Hillswick is where I live and is truly the capital of Northmavine! Some folk in North Roe, Sullom and Ollaberry may disagree, but Hillswick is where you come for a pint or some food in the hotel, for medical care at the surgery, to do some shopping (though there is another community shop in Ollaberry) get some fuel, and check out the jewellery made by Esme Wilcock or at the Hugr workshop. The Hillswick Wildlife Sanctuary is famous for its work with otters and seals, and welcomes visitors by arrangement at the Booth, which was built in 1684 as a Hanseatic trading booth and was once Shetland's oldest pub. The church, threatened with closure, holds 600 people and was once the centre of worship in Northmavine. It's still used for weddings and funerals and, for the time being, services.

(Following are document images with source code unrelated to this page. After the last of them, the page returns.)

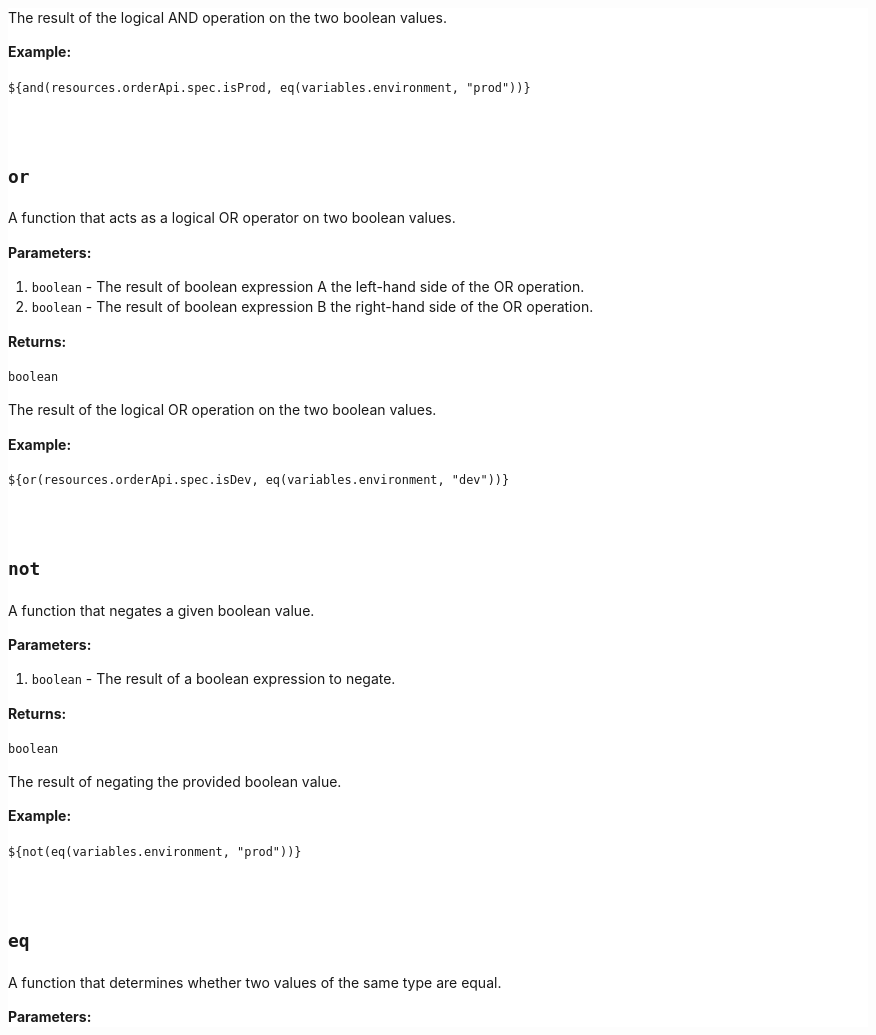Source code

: The result of the logical AND operation on the two boolean values.

**Example:**

```
${and(resources.orderApi.spec.isProd, eq(variables.environment, "prod"))}
```

<br/>

## `or`

A function that acts as a logical OR operator on two boolean values.

**Parameters:**

1. `boolean` - The result of boolean expression A the left-hand side of the OR operation.
2. `boolean` - The result of boolean expression B the right-hand side of the OR operation.

**Returns:**

`boolean`

The result of the logical OR operation on the two boolean values.

**Example:**

```
${or(resources.orderApi.spec.isDev, eq(variables.environment, "dev"))}
```

<br/>

## `not`

A function that negates a given boolean value.

**Parameters:**

1. `boolean` - The result of a boolean expression to negate.

**Returns:**

`boolean`

The result of negating the provided boolean value.

**Example:**

```
${not(eq(variables.environment, "prod"))}
```

<br/>

## `eq`

A function that determines whether two values of the same type are equal.

**Parameters:**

The atmospheric St Magnus Bay Hotel shown painted white in the guidebook, but now restored to its original brown) offers great hospitality, and as our guidebook says, there are all kinds of fascinating sights to see nearby, natural, historical and archaeological. Unseen from the road, the West Ayre is reached by climbing a stile north of the old cemetery and crossing a field. It is a particularly lovely beach when the tide is out, with firm golden sand and great swimming if you're careful.
From the West Ayre you can take the counter-clockwise walk around the Ness of Hillswick. It's at least two hours and can involve some rough and risky patches, though it is a core path and the route is marked with stiles to cross fences. However, it is known as one of the great European walks, with views of the legendary rocks called the Drongs and the Heads of Grocken. And the prospect of a pint at the hotel when you finish what is a circular walk makes it even more enticing. At least for me. And if you're not driving, of course.
I should mention the shop - it has a fantastic selection of fresh and frozen groceries, hardware, a wide range of environmentally friendly goods, beers, wines and spirits. Look for the deliveries of fresh bread and bakery products from Shetland's various craft bakers.
There are things to look for around Hillswick that aren't obvious: the beach in front of the shop has a fantastic selection of seaglass, changing with the tides. Otters abound here - listen out for the 'peep peep' sound they make, and then look carefully, particularly on the Ness. And that cemetery, with its round wall? There are all kinds of stories associated with it, including, possibly, the sad activities of one of the last women to be boiled alive in tar after being convicted of witchcraft.
But not in Hillswick, even though she came from here. The witch-burning took place in Scalloway.